Luckily, resorts control ice better than ever. The Northeast's resilient blue induced Hunter Mountain engineers to devise "flex tillers. Whereas groomers with single straight tillers scrape to the nub, a multiple-part tiller is flexible enough to react to terrain changes, resulting in a more uniform, softer surface. Armadas of such Pisten Bully groomers—Mammoth alone has 40—assault ski-area ice and churn it into corduroy. Plus, the raw material is less ice-prone because today's snowmaking guns shoot a drier plume, thanks to improvements both chemical and mechanical.
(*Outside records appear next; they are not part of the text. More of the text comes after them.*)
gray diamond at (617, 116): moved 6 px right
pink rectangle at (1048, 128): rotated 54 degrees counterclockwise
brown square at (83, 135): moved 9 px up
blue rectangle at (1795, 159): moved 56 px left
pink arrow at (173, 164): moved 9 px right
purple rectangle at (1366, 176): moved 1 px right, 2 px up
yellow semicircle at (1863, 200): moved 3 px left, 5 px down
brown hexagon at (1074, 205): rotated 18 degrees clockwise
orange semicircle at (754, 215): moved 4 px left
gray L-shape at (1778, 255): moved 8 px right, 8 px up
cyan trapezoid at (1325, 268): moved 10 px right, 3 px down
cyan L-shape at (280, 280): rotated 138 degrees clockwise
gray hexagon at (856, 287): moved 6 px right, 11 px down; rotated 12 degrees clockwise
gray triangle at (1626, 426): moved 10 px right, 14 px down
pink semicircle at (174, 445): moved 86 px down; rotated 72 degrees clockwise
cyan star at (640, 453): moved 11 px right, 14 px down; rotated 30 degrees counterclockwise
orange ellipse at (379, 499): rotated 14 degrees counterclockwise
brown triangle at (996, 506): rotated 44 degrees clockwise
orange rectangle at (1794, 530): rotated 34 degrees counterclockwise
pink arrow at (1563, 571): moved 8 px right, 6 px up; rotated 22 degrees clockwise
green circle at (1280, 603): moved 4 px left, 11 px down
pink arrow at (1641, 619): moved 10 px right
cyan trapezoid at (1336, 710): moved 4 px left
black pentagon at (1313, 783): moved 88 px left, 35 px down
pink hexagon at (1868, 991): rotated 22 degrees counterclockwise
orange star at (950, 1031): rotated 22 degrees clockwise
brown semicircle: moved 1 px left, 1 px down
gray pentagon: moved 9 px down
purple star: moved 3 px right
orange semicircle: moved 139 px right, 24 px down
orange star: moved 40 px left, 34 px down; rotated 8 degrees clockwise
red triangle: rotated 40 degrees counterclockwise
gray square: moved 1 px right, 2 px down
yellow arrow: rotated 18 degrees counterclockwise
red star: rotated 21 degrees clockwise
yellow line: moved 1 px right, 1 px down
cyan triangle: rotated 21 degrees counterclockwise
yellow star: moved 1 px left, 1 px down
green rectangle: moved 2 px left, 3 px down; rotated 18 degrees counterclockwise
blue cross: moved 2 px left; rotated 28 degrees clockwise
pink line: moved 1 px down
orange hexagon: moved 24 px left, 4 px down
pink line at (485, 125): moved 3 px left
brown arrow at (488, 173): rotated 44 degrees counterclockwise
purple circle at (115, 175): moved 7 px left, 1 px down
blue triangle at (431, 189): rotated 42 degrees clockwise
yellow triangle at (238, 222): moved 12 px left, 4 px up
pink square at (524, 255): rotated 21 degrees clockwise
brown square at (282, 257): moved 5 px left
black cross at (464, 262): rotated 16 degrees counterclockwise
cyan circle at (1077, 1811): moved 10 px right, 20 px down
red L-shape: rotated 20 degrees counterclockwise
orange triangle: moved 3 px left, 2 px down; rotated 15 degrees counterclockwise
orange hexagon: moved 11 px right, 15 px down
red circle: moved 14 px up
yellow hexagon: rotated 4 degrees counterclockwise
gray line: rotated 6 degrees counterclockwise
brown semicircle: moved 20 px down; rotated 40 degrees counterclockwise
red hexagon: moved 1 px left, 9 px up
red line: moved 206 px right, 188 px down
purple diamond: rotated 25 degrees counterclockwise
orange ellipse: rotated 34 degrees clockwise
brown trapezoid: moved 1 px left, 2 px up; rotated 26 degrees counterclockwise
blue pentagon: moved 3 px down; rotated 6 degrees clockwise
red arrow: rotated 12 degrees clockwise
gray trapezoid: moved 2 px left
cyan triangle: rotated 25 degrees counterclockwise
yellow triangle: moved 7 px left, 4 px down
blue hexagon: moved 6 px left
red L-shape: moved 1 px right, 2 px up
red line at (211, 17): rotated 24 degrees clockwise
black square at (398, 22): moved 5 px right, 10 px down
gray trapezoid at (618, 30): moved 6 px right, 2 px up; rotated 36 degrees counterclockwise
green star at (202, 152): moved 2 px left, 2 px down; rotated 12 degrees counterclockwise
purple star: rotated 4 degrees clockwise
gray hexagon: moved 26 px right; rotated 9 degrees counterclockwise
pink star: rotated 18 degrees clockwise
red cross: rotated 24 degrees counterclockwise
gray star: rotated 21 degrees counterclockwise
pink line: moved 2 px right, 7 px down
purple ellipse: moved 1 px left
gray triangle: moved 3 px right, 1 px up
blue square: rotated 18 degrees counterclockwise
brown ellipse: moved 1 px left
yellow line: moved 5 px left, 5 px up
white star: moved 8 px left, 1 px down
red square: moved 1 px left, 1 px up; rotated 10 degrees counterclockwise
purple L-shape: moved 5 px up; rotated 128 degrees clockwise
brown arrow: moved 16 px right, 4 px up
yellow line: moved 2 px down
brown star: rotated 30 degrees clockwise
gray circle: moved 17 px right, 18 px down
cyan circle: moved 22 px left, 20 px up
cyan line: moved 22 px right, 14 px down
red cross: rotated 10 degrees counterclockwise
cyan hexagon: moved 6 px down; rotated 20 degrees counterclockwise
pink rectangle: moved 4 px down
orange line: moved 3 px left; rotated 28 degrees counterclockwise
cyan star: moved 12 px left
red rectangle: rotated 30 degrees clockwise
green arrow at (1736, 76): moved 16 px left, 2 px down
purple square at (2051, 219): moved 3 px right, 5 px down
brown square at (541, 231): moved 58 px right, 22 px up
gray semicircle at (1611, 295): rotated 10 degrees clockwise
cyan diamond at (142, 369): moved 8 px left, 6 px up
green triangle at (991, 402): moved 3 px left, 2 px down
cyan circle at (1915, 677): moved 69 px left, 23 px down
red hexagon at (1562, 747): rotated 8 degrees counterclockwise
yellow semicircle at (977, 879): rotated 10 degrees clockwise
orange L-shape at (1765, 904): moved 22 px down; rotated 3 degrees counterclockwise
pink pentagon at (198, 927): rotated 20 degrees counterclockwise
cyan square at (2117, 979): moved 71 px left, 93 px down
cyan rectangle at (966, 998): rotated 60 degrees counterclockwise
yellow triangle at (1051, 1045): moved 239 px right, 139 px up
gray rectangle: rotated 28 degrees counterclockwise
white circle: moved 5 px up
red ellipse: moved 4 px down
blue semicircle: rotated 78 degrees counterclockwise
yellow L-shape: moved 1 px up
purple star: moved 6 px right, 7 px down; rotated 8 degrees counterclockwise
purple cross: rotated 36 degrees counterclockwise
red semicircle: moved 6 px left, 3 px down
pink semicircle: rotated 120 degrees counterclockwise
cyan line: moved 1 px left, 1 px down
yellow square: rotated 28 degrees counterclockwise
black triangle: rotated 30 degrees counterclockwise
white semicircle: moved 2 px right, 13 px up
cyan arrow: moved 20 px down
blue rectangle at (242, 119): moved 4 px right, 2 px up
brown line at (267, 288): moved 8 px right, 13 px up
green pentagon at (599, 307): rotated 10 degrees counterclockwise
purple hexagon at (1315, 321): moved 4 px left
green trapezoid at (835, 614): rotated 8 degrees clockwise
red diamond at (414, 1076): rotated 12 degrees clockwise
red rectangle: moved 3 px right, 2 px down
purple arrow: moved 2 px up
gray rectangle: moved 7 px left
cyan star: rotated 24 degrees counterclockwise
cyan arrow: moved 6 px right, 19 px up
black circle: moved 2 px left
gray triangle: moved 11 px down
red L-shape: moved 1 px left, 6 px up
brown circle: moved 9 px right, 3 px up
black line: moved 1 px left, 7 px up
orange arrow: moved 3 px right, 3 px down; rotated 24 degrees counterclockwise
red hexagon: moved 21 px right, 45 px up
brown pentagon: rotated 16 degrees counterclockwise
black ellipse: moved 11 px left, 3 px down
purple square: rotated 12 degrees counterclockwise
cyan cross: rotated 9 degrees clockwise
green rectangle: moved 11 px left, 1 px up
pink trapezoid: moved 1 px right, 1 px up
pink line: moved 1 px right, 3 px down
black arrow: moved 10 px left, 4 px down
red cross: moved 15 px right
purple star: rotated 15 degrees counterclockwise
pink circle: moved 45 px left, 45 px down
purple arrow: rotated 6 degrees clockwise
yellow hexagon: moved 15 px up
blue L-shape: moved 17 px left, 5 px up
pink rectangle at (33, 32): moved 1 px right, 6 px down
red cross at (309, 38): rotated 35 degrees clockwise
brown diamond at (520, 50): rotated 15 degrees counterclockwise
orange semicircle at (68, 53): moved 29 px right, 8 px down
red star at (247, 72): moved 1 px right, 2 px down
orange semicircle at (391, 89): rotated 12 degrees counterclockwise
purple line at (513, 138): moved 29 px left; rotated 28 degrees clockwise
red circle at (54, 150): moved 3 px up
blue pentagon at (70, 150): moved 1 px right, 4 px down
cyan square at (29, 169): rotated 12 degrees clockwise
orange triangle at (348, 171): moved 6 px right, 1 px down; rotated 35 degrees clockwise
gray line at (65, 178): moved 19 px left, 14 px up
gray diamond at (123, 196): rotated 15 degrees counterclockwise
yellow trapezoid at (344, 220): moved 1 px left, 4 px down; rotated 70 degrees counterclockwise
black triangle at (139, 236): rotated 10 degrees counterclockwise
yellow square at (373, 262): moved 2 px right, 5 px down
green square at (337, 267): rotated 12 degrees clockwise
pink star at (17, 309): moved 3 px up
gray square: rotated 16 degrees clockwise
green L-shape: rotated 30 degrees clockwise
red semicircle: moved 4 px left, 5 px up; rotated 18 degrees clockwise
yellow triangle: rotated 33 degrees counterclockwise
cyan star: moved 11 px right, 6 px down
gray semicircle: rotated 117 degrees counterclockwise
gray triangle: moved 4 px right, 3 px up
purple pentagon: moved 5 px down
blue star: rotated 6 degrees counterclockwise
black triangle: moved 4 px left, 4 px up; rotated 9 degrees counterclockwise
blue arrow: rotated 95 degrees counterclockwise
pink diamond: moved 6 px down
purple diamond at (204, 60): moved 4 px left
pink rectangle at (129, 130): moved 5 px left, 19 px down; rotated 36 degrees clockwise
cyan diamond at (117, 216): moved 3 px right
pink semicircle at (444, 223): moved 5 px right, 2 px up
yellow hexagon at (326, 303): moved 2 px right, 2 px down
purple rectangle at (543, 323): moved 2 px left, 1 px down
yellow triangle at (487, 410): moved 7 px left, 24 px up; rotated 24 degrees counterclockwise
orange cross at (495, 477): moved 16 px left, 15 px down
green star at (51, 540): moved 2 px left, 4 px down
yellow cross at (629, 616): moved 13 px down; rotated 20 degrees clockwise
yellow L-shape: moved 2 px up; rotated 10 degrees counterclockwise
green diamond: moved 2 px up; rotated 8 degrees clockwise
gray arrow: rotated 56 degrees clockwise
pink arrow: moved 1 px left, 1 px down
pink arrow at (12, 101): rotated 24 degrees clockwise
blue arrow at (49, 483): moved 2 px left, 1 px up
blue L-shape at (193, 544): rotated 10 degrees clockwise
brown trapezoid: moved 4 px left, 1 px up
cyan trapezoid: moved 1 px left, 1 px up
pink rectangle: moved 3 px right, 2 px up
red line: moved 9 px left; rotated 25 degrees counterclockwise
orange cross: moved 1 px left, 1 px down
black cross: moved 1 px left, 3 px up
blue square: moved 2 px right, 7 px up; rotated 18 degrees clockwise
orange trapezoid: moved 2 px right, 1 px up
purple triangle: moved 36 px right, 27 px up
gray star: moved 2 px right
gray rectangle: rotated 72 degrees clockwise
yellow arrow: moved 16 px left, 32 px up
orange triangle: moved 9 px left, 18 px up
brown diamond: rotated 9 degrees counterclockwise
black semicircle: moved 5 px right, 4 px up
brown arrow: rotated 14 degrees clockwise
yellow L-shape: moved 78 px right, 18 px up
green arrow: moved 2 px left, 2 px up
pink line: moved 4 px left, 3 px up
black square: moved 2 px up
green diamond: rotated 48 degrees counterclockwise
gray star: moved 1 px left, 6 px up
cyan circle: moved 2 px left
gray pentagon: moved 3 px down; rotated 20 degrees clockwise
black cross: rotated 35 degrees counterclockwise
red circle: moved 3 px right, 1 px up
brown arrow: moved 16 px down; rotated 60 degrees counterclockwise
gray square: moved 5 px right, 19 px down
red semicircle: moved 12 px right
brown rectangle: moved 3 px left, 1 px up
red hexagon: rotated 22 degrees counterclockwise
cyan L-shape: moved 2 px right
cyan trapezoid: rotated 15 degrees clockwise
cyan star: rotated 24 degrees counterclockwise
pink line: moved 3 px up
But ice is never truly eradicated, and never will be. Actually, the sport could not exist without crystallized water, because snowflakes are technically miniature bits of ice, formed in clouds when water vapor (a gas) condenses directly into treelike stellar dendrites or flattened sectored plates. Once the crystals fall to Earth, skiers make them still icier, either accidentally (by crowding onto a groomer till it's scraped clean) or purposefully (by irrigating the Hahnenkamm downhill in the name of homicidal speed). Unable to escape ice, we attempt to minimize its harm. We sharpen our edges. We believe the instructor who promises "great results from making "small, soft, and very deliberate movements. And the realist who says, "You'll have to be content with pivoting your skis around in a controlled skid. And the "never, ever put any weight on your inside ski guy. And the "put all your weight on your inside ski guy. And basically anyone with an opinion on how to avoid human-hockey-puck syndrome.
Ice just sucks. And sometimes, when forming a glacial crevasse, it swallows. In the final analysis, the best tactic for slick, shiny slopes is to avoid the bastards entirely.
Me, I'm holding out for corn, a kindly surface that turns intermediates into experts and experts into gods. Corn is spring's greatest gift to skiers (narrowly beating out the bikini slalom). Savor it. Surf it till it splashes. But don't be fooled into believing promises a snowpack can't keep. It's hard to depend on corn once you know where it's coming from, and where it's headed.